::: Data to use

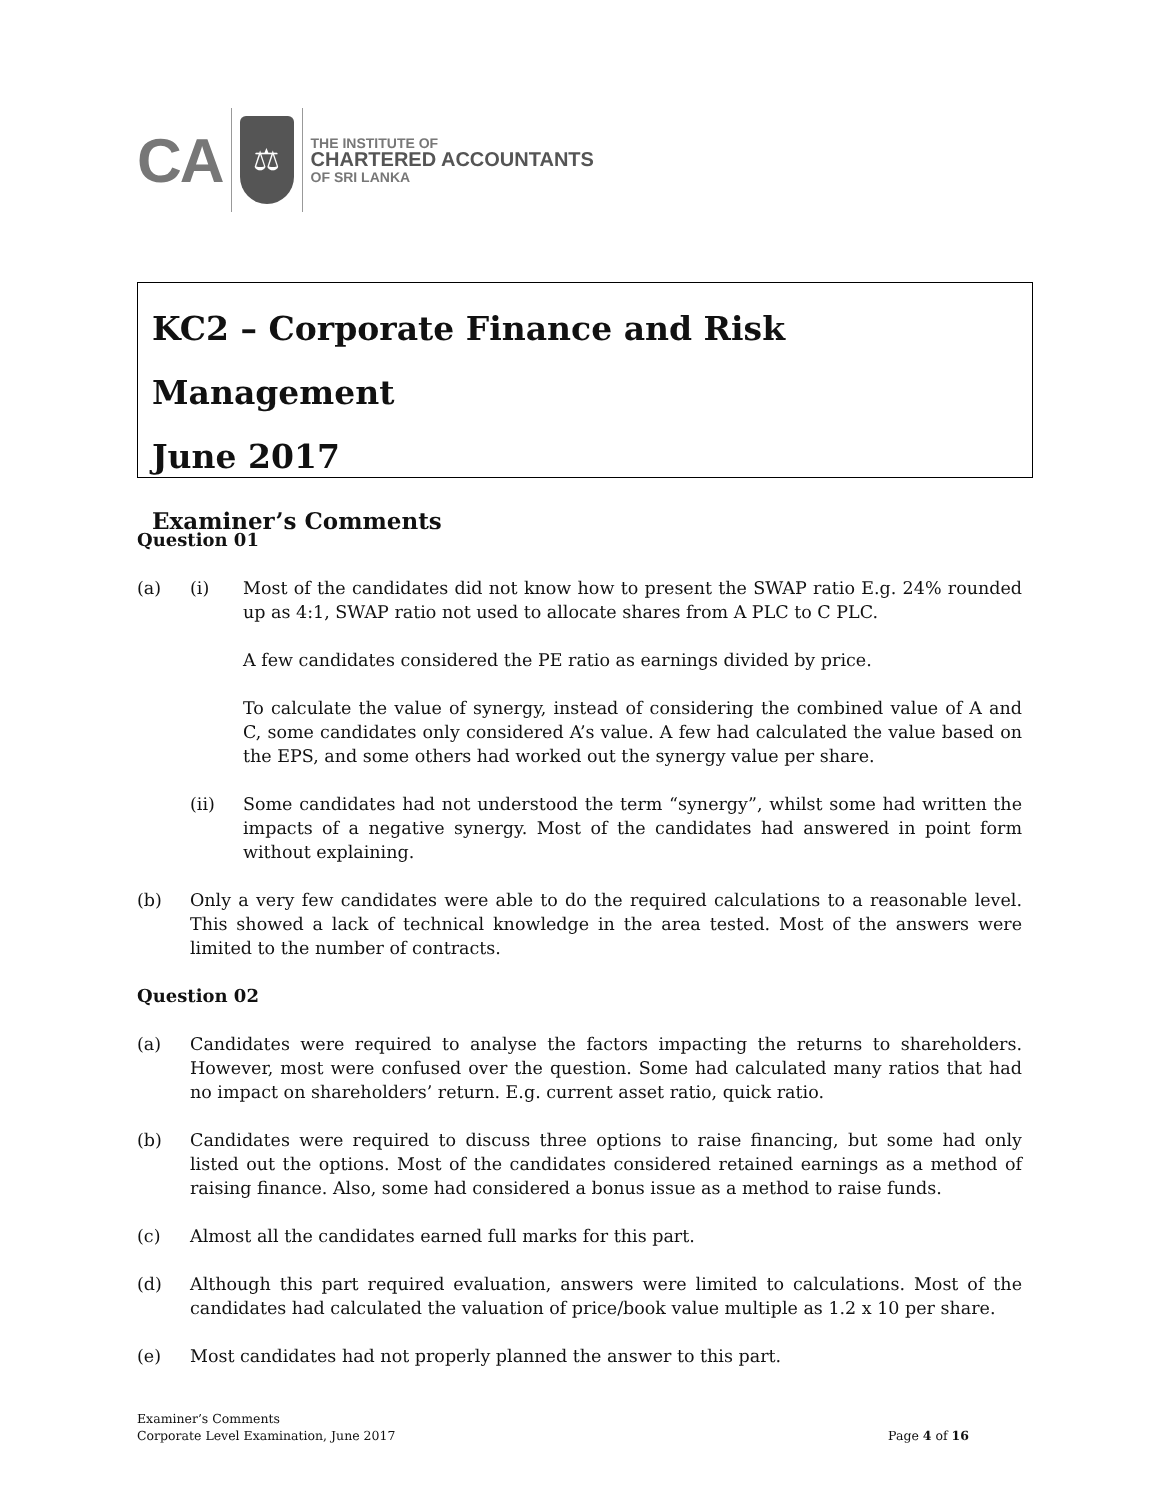CA
⚖
THE INSTITUTE OF
CHARTERED ACCOUNTANTS
OF SRI LANKA
KC2 – Corporate Finance and Risk Management
June 2017
Examiner’s Comments
Question 01
(a) (i) Most of the candidates did not know how to present the SWAP ratio E.g. 24% rounded up as 4:1, SWAP ratio not used to allocate shares from A PLC to C PLC.
A few candidates considered the PE ratio as earnings divided by price.
To calculate the value of synergy, instead of considering the combined value of A and C, some candidates only considered A’s value. A few had calculated the value based on the EPS, and some others had worked out the synergy value per share.
(ii) Some candidates had not understood the term “synergy”, whilst some had written the impacts of a negative synergy. Most of the candidates had answered in point form without explaining.
(b) Only a very few candidates were able to do the required calculations to a reasonable level. This showed a lack of technical knowledge in the area tested. Most of the answers were limited to the number of contracts.
Question 02
(a) Candidates were required to analyse the factors impacting the returns to shareholders. However, most were confused over the question. Some had calculated many ratios that had no impact on shareholders’ return. E.g. current asset ratio, quick ratio.
(b) Candidates were required to discuss three options to raise financing, but some had only listed out the options. Most of the candidates considered retained earnings as a method of raising finance. Also, some had considered a bonus issue as a method to raise funds.
(c) Almost all the candidates earned full marks for this part.
(d) Although this part required evaluation, answers were limited to calculations. Most of the candidates had calculated the valuation of price/book value multiple as 1.2 x 10 per share.
(e) Most candidates had not properly planned the answer to this part.
Examiner’s Comments
Corporate Level Examination, June 2017
Page 4 of 16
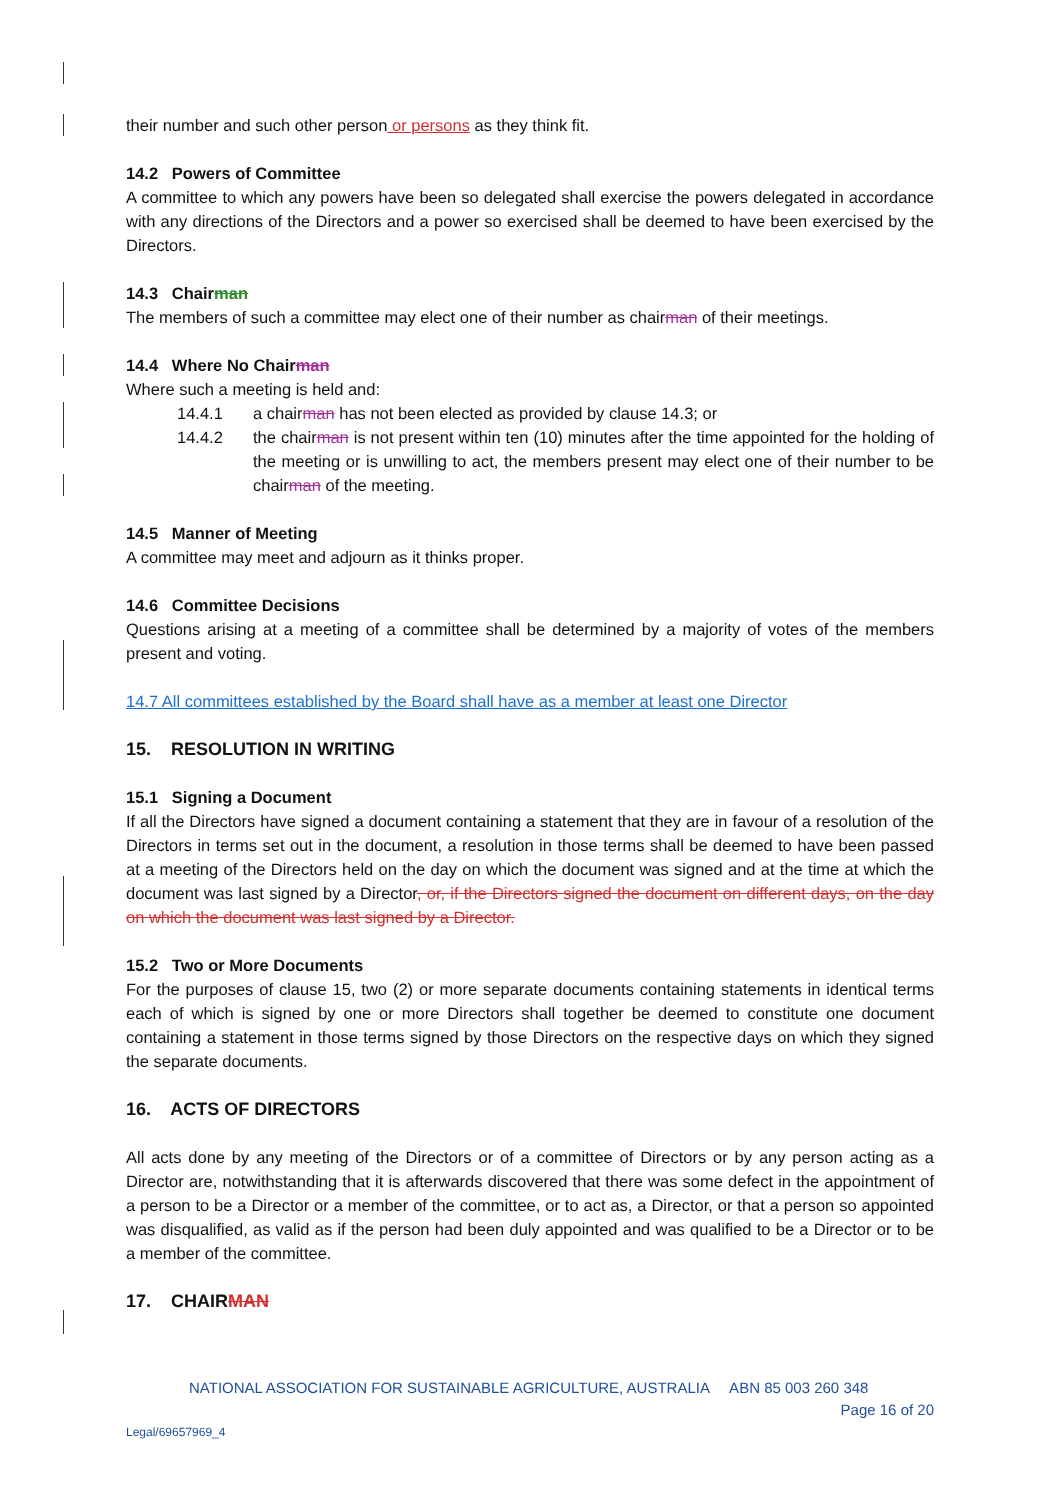their number and such other person or persons as they think fit.
14.2 Powers of Committee
A committee to which any powers have been so delegated shall exercise the powers delegated in accordance with any directions of the Directors and a power so exercised shall be deemed to have been exercised by the Directors.
14.3 Chairman
The members of such a committee may elect one of their number as chairman of their meetings.
14.4 Where No Chairman
Where such a meeting is held and:
14.4.1 a chairman has not been elected as provided by clause 14.3; or
14.4.2 the chairman is not present within ten (10) minutes after the time appointed for the holding of the meeting or is unwilling to act, the members present may elect one of their number to be chairman of the meeting.
14.5 Manner of Meeting
A committee may meet and adjourn as it thinks proper.
14.6 Committee Decisions
Questions arising at a meeting of a committee shall be determined by a majority of votes of the members present and voting.
14.7 All committees established by the Board shall have as a member at least one Director
15. RESOLUTION IN WRITING
15.1 Signing a Document
If all the Directors have signed a document containing a statement that they are in favour of a resolution of the Directors in terms set out in the document, a resolution in those terms shall be deemed to have been passed at a meeting of the Directors held on the day on which the document was signed and at the time at which the document was last signed by a Director, or, if the Directors signed the document on different days, on the day on which the document was last signed by a Director.
15.2 Two or More Documents
For the purposes of clause 15, two (2) or more separate documents containing statements in identical terms each of which is signed by one or more Directors shall together be deemed to constitute one document containing a statement in those terms signed by those Directors on the respective days on which they signed the separate documents.
16. ACTS OF DIRECTORS
All acts done by any meeting of the Directors or of a committee of Directors or by any person acting as a Director are, notwithstanding that it is afterwards discovered that there was some defect in the appointment of a person to be a Director or a member of the committee, or to act as, a Director, or that a person so appointed was disqualified, as valid as if the person had been duly appointed and was qualified to be a Director or to be a member of the committee.
17. CHAIRMAN
NATIONAL ASSOCIATION FOR SUSTAINABLE AGRICULTURE, AUSTRALIA ABN 85 003 260 348
Page 16 of 20
Legal/69657969_4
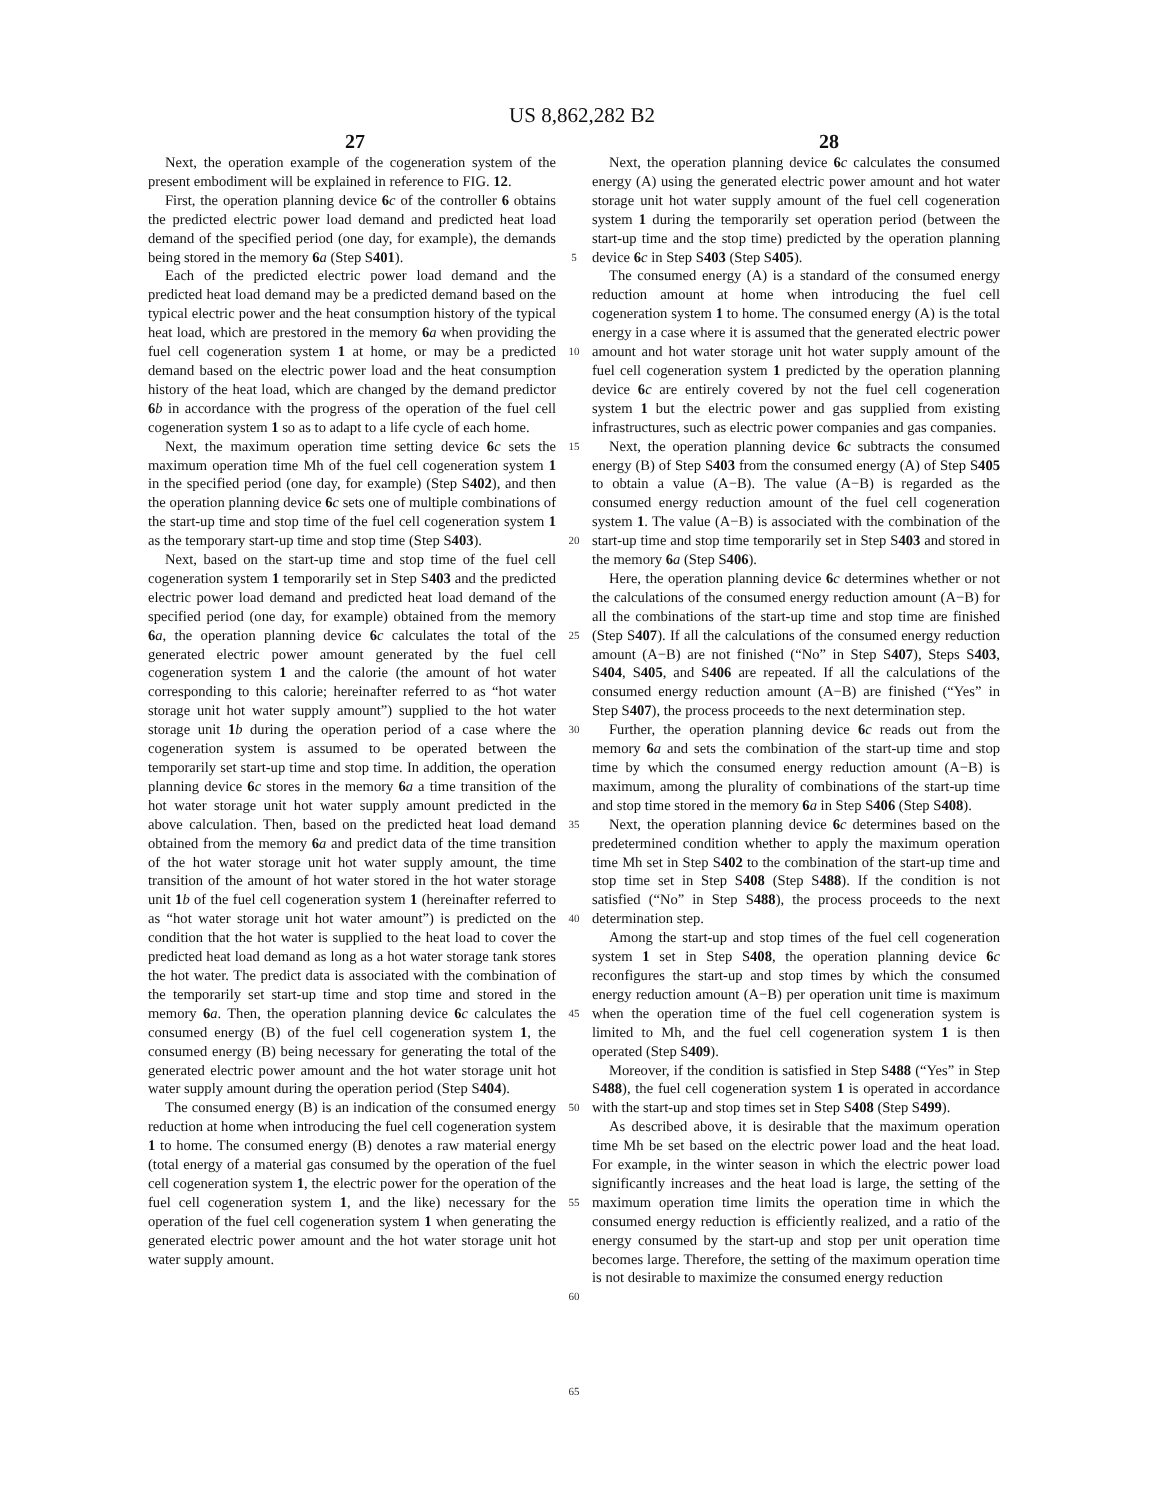US 8,862,282 B2
27 28
Next, the operation example of the cogeneration system of the present embodiment will be explained in reference to FIG. 12.
First, the operation planning device 6 c of the controller 6 obtains the predicted electric power load demand and predicted heat load demand of the specified period (one day, for example), the demands being stored in the memory 6 a (Step S401).
Each of the predicted electric power load demand and the predicted heat load demand may be a predicted demand based on the typical electric power and the heat consumption history of the typical heat load, which are prestored in the memory 6 a when providing the fuel cell cogeneration system 1 at home, or may be a predicted demand based on the electric power load and the heat consumption history of the heat load, which are changed by the demand predictor 6 b in accordance with the progress of the operation of the fuel cell cogeneration system 1 so as to adapt to a life cycle of each home.
Next, the maximum operation time setting device 6 c sets the maximum operation time Mh of the fuel cell cogeneration system 1 in the specified period (one day, for example) (Step S402), and then the operation planning device 6 c sets one of multiple combinations of the start-up time and stop time of the fuel cell cogeneration system 1 as the temporary start-up time and stop time (Step S403).
Next, based on the start-up time and stop time of the fuel cell cogeneration system 1 temporarily set in Step S403 and the predicted electric power load demand and predicted heat load demand of the specified period (one day, for example) obtained from the memory 6 a, the operation planning device 6 c calculates the total of the generated electric power amount generated by the fuel cell cogeneration system 1 and the calorie (the amount of hot water corresponding to this calorie; hereinafter referred to as “hot water storage unit hot water supply amount”) supplied to the hot water storage unit 1 b during the operation period of a case where the cogeneration system is assumed to be operated between the temporarily set start-up time and stop time. In addition, the operation planning device 6 c stores in the memory 6 a a time transition of the hot water storage unit hot water supply amount predicted in the above calculation. Then, based on the predicted heat load demand obtained from the memory 6 a and predict data of the time transition of the hot water storage unit hot water supply amount, the time transition of the amount of hot water stored in the hot water storage unit 1 b of the fuel cell cogeneration system 1 (hereinafter referred to as “hot water storage unit hot water amount”) is predicted on the condition that the hot water is supplied to the heat load to cover the predicted heat load demand as long as a hot water storage tank stores the hot water. The predict data is associated with the combination of the temporarily set start-up time and stop time and stored in the memory 6 a. Then, the operation planning device 6 c calculates the consumed energy (B) of the fuel cell cogeneration system 1, the consumed energy (B) being necessary for generating the total of the generated electric power amount and the hot water storage unit hot water supply amount during the operation period (Step S404).
The consumed energy (B) is an indication of the consumed energy reduction at home when introducing the fuel cell cogeneration system 1 to home. The consumed energy (B) denotes a raw material energy (total energy of a material gas consumed by the operation of the fuel cell cogeneration system 1, the electric power for the operation of the fuel cell cogeneration system 1, and the like) necessary for the operation of the fuel cell cogeneration system 1 when generating the generated electric power amount and the hot water storage unit hot water supply amount.
5
10
15
20
25
30
35
40
45
50
55
60
65
Next, the operation planning device 6 c calculates the consumed energy (A) using the generated electric power amount and hot water storage unit hot water supply amount of the fuel cell cogeneration system 1 during the temporarily set operation period (between the start-up time and the stop time) predicted by the operation planning device 6 c in Step S403 (Step S405).
The consumed energy (A) is a standard of the consumed energy reduction amount at home when introducing the fuel cell cogeneration system 1 to home. The consumed energy (A) is the total energy in a case where it is assumed that the generated electric power amount and hot water storage unit hot water supply amount of the fuel cell cogeneration system 1 predicted by the operation planning device 6 c are entirely covered by not the fuel cell cogeneration system 1 but the electric power and gas supplied from existing infrastructures, such as electric power companies and gas companies.
Next, the operation planning device 6 c subtracts the consumed energy (B) of Step S403 from the consumed energy (A) of Step S405 to obtain a value (A−B). The value (A−B) is regarded as the consumed energy reduction amount of the fuel cell cogeneration system 1. The value (A−B) is associated with the combination of the start-up time and stop time temporarily set in Step S403 and stored in the memory 6 a (Step S406).
Here, the operation planning device 6 c determines whether or not the calculations of the consumed energy reduction amount (A−B) for all the combinations of the start-up time and stop time are finished (Step S407). If all the calculations of the consumed energy reduction amount (A−B) are not finished (“No” in Step S407), Steps S403, S404, S405, and S406 are repeated. If all the calculations of the consumed energy reduction amount (A−B) are finished (“Yes” in Step S407), the process proceeds to the next determination step.
Further, the operation planning device 6 c reads out from the memory 6 a and sets the combination of the start-up time and stop time by which the consumed energy reduction amount (A−B) is maximum, among the plurality of combinations of the start-up time and stop time stored in the memory 6 a in Step S406 (Step S408).
Next, the operation planning device 6 c determines based on the predetermined condition whether to apply the maximum operation time Mh set in Step S402 to the combination of the start-up time and stop time set in Step S408 (Step S488). If the condition is not satisfied (“No” in Step S488), the process proceeds to the next determination step.
Among the start-up and stop times of the fuel cell cogeneration system 1 set in Step S408, the operation planning device 6 c reconfigures the start-up and stop times by which the consumed energy reduction amount (A−B) per operation unit time is maximum when the operation time of the fuel cell cogeneration system is limited to Mh, and the fuel cell cogeneration system 1 is then operated (Step S409).
Moreover, if the condition is satisfied in Step S488 (“Yes” in Step S488), the fuel cell cogeneration system 1 is operated in accordance with the start-up and stop times set in Step S408 (Step S499).
As described above, it is desirable that the maximum operation time Mh be set based on the electric power load and the heat load. For example, in the winter season in which the electric power load significantly increases and the heat load is large, the setting of the maximum operation time limits the operation time in which the consumed energy reduction is efficiently realized, and a ratio of the energy consumed by the start-up and stop per unit operation time becomes large. Therefore, the setting of the maximum operation time is not desirable to maximize the consumed energy reduction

::::::

### [What this task involves]
Note each line above that holds "determination", then copy all of them.

### [Result of the task]
Here, the operation planning device 6 c determines whether or not the calculations of the consumed energy reduction amount (A−B) for all the combinations of the start-up time and stop time are finished (Step S407). If all the calculations of the consumed energy reduction amount (A−B) are not finished (“No” in Step S407), Steps S403, S404, S405, and S406 are repeated. If all the calculations of the consumed energy reduction amount (A−B) are finished (“Yes” in Step S407), the process proceeds to the next determination step.
Next, the operation planning device 6 c determines based on the predetermined condition whether to apply the maximum operation time Mh set in Step S402 to the combination of the start-up time and stop time set in Step S408 (Step S488). If the condition is not satisfied (“No” in Step S488), the process proceeds to the next determination step.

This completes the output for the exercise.